■ **Problem statement**:
Starting at the beginning of the records and continuing through the line containing "Largest County turnout: Denver", present each non-blank line as a Markdown table with a Row column for its sequential number and a Content column for the line itself. Omit the pictures.

=======

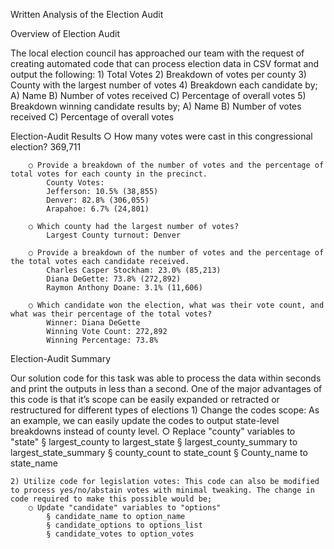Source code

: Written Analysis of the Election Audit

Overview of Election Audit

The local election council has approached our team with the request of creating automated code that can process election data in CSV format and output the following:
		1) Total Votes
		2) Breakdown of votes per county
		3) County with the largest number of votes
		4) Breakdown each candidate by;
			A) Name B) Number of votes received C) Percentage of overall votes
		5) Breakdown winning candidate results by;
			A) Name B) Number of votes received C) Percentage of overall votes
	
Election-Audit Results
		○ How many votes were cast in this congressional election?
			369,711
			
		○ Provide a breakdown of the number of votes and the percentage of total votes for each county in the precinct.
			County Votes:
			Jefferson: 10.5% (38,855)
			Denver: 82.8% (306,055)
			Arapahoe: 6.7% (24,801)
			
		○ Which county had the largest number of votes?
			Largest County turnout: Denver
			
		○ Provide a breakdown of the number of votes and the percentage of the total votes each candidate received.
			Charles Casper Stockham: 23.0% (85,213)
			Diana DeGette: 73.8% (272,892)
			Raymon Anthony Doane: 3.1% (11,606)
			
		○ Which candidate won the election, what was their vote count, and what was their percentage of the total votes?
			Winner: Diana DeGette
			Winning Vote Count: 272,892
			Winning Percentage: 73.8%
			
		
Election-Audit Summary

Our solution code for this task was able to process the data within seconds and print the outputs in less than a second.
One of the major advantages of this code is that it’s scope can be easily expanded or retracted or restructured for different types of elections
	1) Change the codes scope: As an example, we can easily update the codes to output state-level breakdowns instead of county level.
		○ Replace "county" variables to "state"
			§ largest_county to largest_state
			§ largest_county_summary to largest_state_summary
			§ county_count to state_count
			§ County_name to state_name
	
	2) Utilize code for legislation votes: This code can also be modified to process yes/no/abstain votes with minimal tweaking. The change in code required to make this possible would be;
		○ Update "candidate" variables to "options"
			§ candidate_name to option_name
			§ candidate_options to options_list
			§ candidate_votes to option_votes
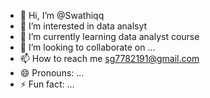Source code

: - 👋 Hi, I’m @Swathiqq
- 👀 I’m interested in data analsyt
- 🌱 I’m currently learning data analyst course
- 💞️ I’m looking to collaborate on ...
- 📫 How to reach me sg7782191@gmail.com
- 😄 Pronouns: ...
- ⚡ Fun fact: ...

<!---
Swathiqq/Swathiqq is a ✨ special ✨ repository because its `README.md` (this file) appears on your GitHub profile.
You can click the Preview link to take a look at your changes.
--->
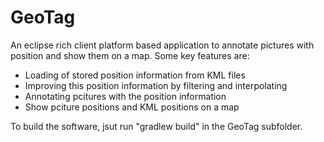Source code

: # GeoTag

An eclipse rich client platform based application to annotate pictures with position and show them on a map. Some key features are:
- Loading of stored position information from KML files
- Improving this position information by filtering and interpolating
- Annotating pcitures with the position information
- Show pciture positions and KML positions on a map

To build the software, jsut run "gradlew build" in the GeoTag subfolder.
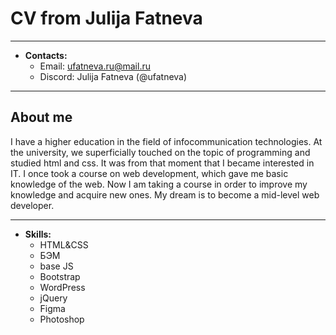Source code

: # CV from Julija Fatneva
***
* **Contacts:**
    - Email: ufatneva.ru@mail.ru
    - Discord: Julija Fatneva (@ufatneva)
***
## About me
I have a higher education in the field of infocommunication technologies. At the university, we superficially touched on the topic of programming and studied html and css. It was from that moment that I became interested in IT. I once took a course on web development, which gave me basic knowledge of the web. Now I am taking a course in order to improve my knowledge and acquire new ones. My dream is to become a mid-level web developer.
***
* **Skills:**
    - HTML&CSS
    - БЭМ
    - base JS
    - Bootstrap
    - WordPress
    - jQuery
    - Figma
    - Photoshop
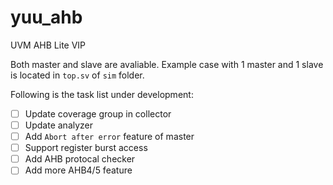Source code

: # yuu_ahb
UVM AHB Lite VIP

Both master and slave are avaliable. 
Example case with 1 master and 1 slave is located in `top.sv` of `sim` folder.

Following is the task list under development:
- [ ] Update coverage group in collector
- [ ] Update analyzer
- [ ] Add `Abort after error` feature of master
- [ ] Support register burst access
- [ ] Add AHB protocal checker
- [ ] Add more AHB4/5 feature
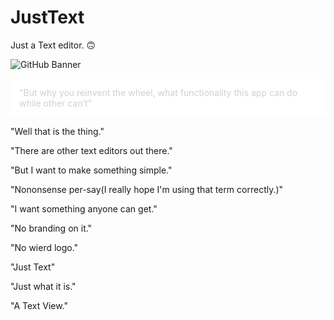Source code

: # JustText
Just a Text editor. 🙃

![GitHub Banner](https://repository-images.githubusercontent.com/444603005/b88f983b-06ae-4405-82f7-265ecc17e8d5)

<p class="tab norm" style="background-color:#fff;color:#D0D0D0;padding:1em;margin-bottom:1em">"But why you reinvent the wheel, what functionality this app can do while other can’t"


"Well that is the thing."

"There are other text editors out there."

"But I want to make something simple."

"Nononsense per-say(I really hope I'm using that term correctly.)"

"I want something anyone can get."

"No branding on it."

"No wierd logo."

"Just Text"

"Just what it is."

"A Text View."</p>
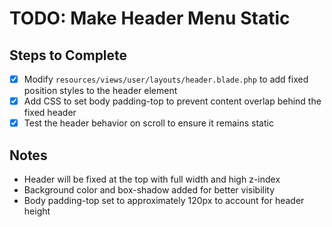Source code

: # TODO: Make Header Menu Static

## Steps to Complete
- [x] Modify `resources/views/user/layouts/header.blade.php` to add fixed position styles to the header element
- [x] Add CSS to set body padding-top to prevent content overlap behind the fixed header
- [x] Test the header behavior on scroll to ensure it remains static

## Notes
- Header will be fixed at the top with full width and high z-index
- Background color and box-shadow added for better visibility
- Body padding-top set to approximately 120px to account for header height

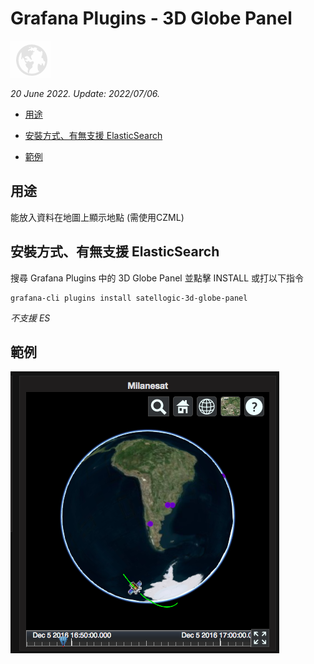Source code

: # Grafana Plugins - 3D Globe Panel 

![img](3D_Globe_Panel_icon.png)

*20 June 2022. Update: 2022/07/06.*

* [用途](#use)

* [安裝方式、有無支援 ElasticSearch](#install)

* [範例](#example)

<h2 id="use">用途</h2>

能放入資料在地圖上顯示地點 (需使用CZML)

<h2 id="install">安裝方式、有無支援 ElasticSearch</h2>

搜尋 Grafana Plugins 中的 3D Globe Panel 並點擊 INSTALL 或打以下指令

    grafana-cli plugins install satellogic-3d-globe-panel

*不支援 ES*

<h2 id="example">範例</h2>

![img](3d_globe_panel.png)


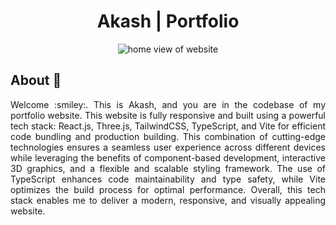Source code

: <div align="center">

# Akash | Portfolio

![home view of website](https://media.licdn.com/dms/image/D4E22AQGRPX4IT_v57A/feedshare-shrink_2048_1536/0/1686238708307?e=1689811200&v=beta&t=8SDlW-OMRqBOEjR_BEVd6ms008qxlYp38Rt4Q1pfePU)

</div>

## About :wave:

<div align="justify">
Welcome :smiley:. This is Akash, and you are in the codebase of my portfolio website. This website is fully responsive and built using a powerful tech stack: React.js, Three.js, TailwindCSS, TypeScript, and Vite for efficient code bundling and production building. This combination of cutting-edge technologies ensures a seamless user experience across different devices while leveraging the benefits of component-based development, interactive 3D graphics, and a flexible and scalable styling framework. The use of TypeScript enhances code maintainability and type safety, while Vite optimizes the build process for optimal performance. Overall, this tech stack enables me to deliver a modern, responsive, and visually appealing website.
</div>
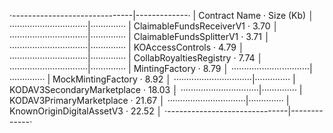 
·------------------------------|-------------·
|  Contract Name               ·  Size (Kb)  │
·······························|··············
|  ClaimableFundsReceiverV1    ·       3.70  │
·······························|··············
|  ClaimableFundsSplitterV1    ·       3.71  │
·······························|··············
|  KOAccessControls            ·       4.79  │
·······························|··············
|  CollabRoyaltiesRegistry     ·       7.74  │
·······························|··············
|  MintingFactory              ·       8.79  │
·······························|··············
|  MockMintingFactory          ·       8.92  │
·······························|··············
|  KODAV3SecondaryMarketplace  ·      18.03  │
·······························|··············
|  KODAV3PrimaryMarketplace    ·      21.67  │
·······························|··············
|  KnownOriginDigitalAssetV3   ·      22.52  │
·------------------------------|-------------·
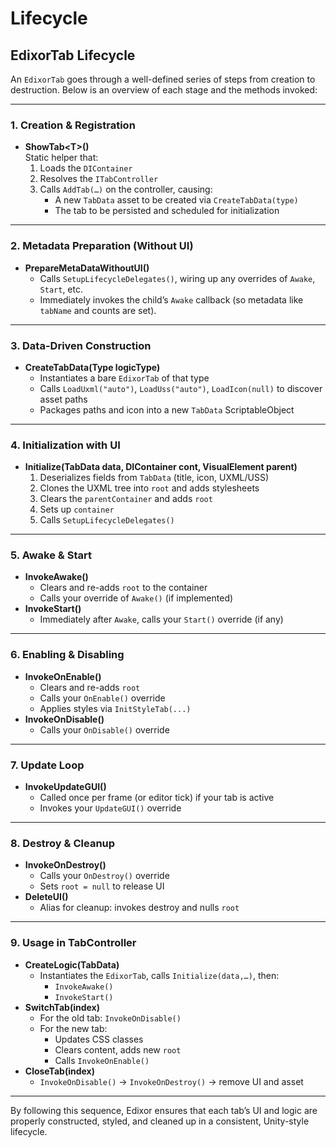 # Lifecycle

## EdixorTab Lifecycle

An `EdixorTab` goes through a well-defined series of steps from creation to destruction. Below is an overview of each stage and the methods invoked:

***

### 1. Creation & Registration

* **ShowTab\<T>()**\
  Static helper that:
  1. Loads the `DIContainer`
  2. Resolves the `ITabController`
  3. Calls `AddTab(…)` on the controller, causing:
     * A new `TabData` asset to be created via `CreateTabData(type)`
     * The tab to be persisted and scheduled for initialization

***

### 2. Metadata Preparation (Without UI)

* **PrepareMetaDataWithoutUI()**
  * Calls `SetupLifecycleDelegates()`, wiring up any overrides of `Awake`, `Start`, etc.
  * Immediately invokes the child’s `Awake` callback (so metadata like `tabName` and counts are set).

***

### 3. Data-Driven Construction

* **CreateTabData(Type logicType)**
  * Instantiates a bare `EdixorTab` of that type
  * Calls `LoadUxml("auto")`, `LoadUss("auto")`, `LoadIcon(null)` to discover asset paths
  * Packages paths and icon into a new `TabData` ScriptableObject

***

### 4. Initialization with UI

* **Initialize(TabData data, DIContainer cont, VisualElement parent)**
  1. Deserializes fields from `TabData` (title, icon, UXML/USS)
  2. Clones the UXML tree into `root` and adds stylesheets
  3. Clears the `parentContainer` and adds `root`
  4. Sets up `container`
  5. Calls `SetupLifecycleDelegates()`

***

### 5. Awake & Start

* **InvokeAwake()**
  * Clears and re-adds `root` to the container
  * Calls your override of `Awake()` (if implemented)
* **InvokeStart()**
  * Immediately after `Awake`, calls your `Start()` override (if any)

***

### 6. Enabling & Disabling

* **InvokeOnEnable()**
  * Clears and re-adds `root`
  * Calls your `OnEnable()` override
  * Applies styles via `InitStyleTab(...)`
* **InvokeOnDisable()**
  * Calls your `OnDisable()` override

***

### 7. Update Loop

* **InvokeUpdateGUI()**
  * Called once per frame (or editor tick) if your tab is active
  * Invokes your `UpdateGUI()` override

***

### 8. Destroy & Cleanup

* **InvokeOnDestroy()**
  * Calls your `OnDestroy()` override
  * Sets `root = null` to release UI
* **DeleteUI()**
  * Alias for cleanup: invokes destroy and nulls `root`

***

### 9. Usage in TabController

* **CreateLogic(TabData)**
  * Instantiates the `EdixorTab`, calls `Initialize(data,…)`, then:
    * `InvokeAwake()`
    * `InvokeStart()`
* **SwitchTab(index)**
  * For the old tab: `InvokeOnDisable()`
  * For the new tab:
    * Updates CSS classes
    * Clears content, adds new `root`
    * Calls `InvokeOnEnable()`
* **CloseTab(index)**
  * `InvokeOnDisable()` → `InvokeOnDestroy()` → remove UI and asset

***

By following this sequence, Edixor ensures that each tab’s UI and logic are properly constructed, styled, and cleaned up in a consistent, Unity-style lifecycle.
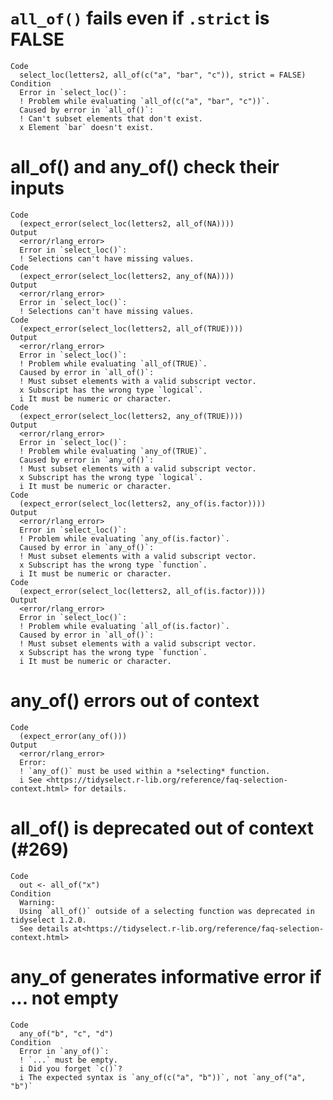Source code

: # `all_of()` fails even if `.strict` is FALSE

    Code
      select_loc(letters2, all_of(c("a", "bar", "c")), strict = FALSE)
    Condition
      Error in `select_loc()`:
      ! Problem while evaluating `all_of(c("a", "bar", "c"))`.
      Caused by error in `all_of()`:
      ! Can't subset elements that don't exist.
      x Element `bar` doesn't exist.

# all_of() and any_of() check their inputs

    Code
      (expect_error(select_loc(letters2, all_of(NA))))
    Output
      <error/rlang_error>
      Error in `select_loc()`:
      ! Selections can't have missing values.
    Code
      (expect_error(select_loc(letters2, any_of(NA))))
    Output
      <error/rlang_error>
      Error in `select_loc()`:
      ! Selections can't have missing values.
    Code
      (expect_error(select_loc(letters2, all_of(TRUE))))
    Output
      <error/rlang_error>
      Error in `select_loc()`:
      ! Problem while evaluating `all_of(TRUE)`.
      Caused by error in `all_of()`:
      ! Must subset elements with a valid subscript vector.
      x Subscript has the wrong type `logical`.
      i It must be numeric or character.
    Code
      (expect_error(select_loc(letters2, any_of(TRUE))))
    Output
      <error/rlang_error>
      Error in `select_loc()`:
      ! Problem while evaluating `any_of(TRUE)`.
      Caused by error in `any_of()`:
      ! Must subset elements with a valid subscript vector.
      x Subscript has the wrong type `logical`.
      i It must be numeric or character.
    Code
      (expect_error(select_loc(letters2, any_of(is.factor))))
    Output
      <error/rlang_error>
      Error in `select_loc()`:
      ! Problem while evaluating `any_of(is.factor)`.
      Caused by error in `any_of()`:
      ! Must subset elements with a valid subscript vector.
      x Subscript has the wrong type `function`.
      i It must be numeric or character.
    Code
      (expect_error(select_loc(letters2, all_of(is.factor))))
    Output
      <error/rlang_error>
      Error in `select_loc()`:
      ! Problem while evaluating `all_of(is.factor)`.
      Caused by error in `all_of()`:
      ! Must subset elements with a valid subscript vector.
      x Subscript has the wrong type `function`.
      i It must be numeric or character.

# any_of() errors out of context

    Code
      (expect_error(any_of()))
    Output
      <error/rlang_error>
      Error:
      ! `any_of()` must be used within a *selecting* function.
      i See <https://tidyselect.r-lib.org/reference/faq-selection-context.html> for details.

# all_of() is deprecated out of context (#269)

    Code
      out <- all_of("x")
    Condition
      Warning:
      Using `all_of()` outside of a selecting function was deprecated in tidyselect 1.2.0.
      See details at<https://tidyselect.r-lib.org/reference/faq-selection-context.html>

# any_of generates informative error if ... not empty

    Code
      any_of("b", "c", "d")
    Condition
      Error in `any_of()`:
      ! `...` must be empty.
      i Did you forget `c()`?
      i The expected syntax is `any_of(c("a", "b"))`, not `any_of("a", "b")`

=======

■ **Exercise result**:
| Row | Content |
|---|---|
| 1 | Source code |
| 2 | : Written Analysis of the Election Audit |
| 3 | Overview of Election Audit |
| 4 | The local election council has approached our team with the request of creating automated code that can process election data in CSV format and output the following: |
| 5 | 		1) Total Votes |
| 6 | 		2) Breakdown of votes per county |
| 7 | 		3) County with the largest number of votes |
| 8 | 		4) Breakdown each candidate by; |
| 9 | 			A) Name B) Number of votes received C) Percentage of overall votes |
| 10 | 		5) Breakdown winning candidate results by; |
| 11 | 			A) Name B) Number of votes received C) Percentage of overall votes |
| 12 | Election-Audit Results |
| 13 | 		○ How many votes were cast in this congressional election? |
| 14 | 			369,711 |
| 15 | 		○ Provide a breakdown of the number of votes and the percentage of total votes for each county in the precinct. |
| 16 | 			County Votes: |
| 17 | 			Jefferson: 10.5% (38,855) |
| 18 | 			Denver: 82.8% (306,055) |
| 19 | 			Arapahoe: 6.7% (24,801) |
| 20 | 		○ Which county had the largest number of votes? |
| 21 | 			Largest County turnout: Denver |